Representing semantic meaning as a vector allows you to use many basic mathematical properties of vectors for example to calculate the similarity of words.

You can also average word vectors to create document vectors, a measure of the semantic meaning of a document.

Espial uses the following measures to decide which concepts get kicked and which don't:

Let X be the concept we're studying, and D its associated documents after Step 1.

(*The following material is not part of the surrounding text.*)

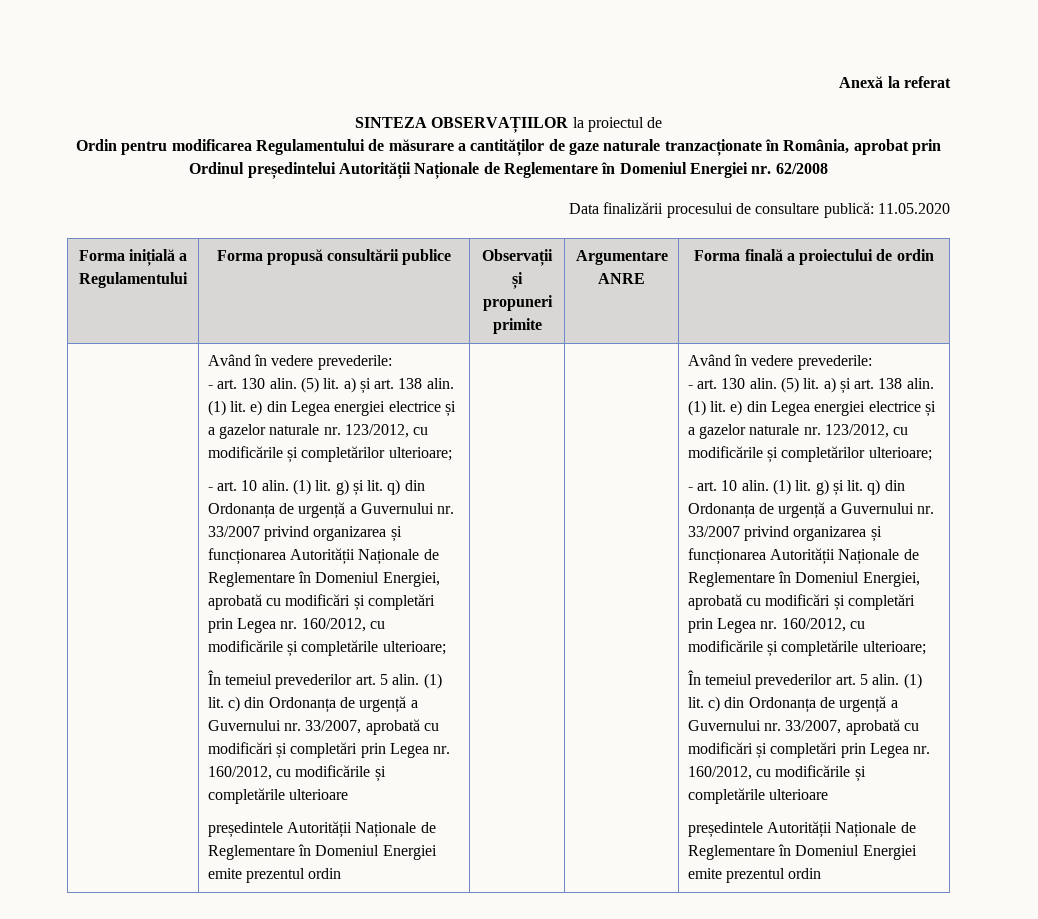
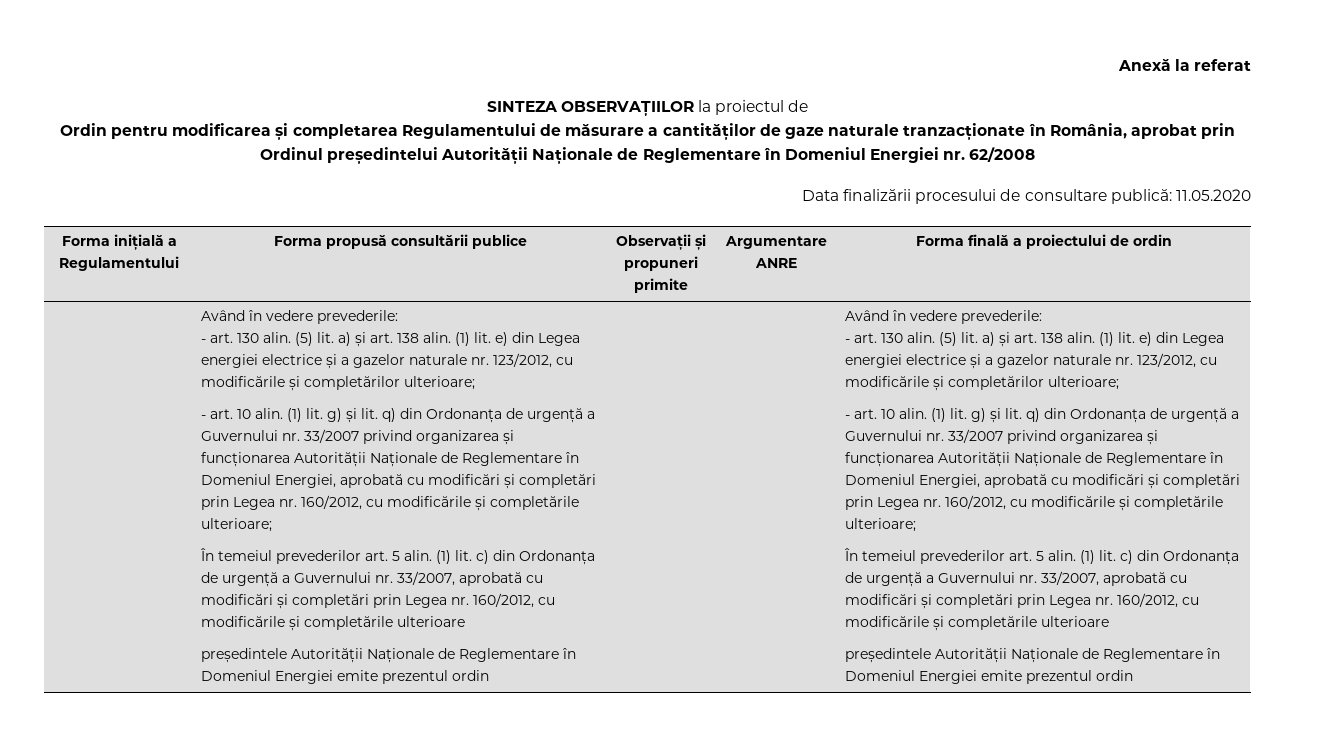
(252, 145) none -> [275,123,398,140] și completarea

  • Average Grouped Similarity: Espial calculates the one-to-one similarity of each document in D and then averages it. If it's too low it means documents grouped by X aren't that related. We can infer that X is thus not super interesting as a concept, if D's elements don't have some commonality. Although this isn't always true, it's a useful approximation. cutoffs['min_avg_children_sim']
  • Average Word Similarity: For each document in D, we calculate the similarity of the document to the word embedding of our concept X. We average this and if it's too low we can determine that X isn't really relevant to the documents it's linked to. cutoffs['min_avg_ent_sim'/'min_avg_noun_sim']
  • Average TF-IDF: It works better to lower the TF-IDF threshold in step 1, and then increase the cutoff for the average TF-IDF score of the concept. This is intuitive: we want X to have meaning in our knowledge base overall, but sometimes a quick mention of X in a document that isn't directly focused on X can be useful. If our concept is databases, we don't strictly want it to link to posts strictly focused on databases, we're also interested in matches that mention databases on the side. To prevent noise, we allow this type of loose link and enforce instead that the concept itself is on average not used too liberally — it is statistically important for enough notes. (cutoffs[min_avg_ent_tf_idf/min_avg_noun_tf_idf])
  • Minimum Linkage: We also check that X is linked to at least a certain threshold of documents in D. (cutoffs['min_links'])

Display

Espial then renders its insights using Flask and the D3.JS library for the graph visualization.